Kyle Wilson (6-5, 205 Jr.) and Tanner Plomb (6-7, 205 Jr.) lead the offense with 21.4 and 16.4 ppg. Kevin Ferguson 6-10, 200 lb. Jr.), Larry Toomey (6-6, 210 lb. Jr) and Dylan Cox (6-4, 190 lb. Jr.)also start.
Ten guys basically are the rotation, with everyone playing at least 14 mpg.
Army's wins have come against some teams which you might have expected to beat the Black Knights: Air Force has had some good stretches in recent years; Army won 84-78. VMI is a running, gunning rooting tooting team, especially for a military academy. Army outran them 92-86. Army also took down St. Francis, 74-71, Marist, 76-62 and Binghamton 80-54.

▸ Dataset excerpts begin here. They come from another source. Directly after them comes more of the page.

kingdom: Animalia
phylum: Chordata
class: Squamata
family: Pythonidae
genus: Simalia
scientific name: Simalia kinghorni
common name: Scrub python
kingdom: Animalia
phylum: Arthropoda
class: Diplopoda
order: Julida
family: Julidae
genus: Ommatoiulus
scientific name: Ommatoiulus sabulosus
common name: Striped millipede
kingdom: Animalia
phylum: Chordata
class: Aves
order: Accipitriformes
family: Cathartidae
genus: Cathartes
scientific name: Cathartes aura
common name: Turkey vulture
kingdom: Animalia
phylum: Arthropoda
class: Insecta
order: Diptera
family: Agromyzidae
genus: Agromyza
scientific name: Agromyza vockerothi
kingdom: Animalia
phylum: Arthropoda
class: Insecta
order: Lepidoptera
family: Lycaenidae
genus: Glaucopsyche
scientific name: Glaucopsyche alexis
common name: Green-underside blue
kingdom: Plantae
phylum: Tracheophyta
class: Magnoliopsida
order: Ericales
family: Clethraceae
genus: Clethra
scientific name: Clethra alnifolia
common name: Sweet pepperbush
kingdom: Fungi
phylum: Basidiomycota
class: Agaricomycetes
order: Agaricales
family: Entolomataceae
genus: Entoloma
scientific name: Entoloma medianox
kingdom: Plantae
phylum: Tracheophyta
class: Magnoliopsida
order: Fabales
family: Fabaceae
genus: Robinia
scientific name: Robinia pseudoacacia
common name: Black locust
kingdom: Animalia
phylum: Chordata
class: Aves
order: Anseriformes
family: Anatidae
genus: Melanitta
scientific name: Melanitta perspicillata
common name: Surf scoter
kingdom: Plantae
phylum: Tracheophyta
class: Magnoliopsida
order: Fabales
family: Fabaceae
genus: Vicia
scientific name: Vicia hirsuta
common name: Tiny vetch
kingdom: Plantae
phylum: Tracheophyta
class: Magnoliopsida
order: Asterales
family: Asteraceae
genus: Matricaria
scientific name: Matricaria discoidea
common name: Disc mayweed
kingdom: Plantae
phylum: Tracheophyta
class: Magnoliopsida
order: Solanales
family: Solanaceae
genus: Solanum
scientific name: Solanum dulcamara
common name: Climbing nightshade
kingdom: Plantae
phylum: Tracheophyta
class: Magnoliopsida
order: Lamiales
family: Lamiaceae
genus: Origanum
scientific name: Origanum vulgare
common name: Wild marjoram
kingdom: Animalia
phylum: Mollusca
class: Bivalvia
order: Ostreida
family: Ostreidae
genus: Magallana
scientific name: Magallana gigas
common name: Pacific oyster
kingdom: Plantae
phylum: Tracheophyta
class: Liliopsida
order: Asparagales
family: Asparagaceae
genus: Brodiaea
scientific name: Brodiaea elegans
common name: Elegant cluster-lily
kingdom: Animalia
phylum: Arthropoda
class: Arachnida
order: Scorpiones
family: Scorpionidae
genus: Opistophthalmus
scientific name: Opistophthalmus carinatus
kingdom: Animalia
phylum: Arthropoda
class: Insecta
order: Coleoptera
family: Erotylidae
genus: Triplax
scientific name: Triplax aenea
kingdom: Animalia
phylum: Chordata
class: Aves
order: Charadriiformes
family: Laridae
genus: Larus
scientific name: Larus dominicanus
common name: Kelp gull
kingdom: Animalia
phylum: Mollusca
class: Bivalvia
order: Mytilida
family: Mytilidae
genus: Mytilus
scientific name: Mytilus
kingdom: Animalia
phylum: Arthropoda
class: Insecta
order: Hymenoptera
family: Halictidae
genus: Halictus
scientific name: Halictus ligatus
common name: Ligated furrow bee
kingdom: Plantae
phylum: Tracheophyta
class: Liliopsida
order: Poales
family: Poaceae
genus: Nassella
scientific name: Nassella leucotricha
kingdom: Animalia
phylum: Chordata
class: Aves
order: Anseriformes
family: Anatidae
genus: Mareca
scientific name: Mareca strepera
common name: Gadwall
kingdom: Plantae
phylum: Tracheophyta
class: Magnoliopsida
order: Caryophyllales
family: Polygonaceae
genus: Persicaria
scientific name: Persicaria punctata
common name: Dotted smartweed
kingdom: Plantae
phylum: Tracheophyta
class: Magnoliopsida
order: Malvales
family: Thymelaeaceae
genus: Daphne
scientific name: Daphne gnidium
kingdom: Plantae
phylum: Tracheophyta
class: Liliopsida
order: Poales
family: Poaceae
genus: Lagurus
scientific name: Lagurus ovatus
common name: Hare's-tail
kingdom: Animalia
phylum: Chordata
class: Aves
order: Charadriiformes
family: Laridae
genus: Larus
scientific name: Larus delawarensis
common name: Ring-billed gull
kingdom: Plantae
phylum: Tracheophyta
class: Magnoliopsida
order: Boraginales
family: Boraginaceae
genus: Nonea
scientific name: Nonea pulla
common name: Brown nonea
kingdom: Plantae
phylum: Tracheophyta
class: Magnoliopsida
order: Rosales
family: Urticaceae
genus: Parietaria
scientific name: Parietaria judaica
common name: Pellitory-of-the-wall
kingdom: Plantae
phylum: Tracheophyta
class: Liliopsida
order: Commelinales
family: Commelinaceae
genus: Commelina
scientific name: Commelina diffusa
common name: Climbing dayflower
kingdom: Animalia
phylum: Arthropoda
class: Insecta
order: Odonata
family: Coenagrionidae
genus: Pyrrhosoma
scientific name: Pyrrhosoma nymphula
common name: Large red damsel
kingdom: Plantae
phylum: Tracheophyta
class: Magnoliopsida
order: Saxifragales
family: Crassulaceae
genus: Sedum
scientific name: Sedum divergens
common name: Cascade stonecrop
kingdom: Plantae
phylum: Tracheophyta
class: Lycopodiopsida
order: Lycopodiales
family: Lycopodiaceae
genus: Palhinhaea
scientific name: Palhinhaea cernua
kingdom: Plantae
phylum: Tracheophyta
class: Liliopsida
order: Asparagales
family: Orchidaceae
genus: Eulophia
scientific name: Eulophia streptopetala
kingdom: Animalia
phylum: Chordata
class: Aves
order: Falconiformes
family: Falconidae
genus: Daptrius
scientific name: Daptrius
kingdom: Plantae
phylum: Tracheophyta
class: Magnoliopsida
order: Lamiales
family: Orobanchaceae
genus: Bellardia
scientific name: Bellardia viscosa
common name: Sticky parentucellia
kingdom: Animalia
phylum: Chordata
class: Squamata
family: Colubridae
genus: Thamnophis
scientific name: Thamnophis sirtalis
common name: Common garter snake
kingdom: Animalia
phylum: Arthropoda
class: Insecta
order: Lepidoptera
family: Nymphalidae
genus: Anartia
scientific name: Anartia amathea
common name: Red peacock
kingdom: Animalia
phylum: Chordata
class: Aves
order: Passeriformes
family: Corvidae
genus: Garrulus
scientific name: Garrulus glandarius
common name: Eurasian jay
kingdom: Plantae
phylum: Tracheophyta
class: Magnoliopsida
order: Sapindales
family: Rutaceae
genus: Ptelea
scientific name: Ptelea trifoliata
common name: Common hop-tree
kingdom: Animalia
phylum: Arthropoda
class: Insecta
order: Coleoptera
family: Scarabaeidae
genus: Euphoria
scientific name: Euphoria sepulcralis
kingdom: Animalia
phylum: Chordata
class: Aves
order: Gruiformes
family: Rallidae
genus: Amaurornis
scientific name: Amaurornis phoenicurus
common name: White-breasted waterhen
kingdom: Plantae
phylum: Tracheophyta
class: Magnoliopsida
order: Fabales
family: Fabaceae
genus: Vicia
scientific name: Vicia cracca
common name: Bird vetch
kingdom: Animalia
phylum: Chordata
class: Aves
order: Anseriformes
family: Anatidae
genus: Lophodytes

Army is averaging 81.2 ppg, good for 30th in the country. That's not something you see every year from West Point.
What Spiker is doing is pretty impressive. In his sixth year, he's currently 71-83.
In his five years at Army, Coach K was 73-59. Like Spiker, he had two winning seasons, but Krzyzewski's were more substantial: 20-8 and 19-9.
It's not fair to compare the two, but Spiker is doing well and can reasonably expect someone to give him a call before too long.
Army's Web site calls this a battle between undefeated teams and that is true, but the two teams are on different levels. Army is going to send a 6-10, 200 lb. guy out to deal with Jahlil Okafor, who outweighs him by 70 lbs. Anyone who plays for Duke would immediately be Army's star.
Then again, Army is not and has never been about producing candidates for the pros. People who go there are unusually serious and committed young people who have to start thinking about their mortality while most folks their age are trying to buy beer.
It's a contest, and most of you, we're sure, will pull for Duke. But win lose or draw, the young men on Army's team deserve immense respect and a round of applause when the game is over.
Like Coach K is fond of saying, the Cadets are part of something bigger than themselves. In their case, it's bigger than basketball too.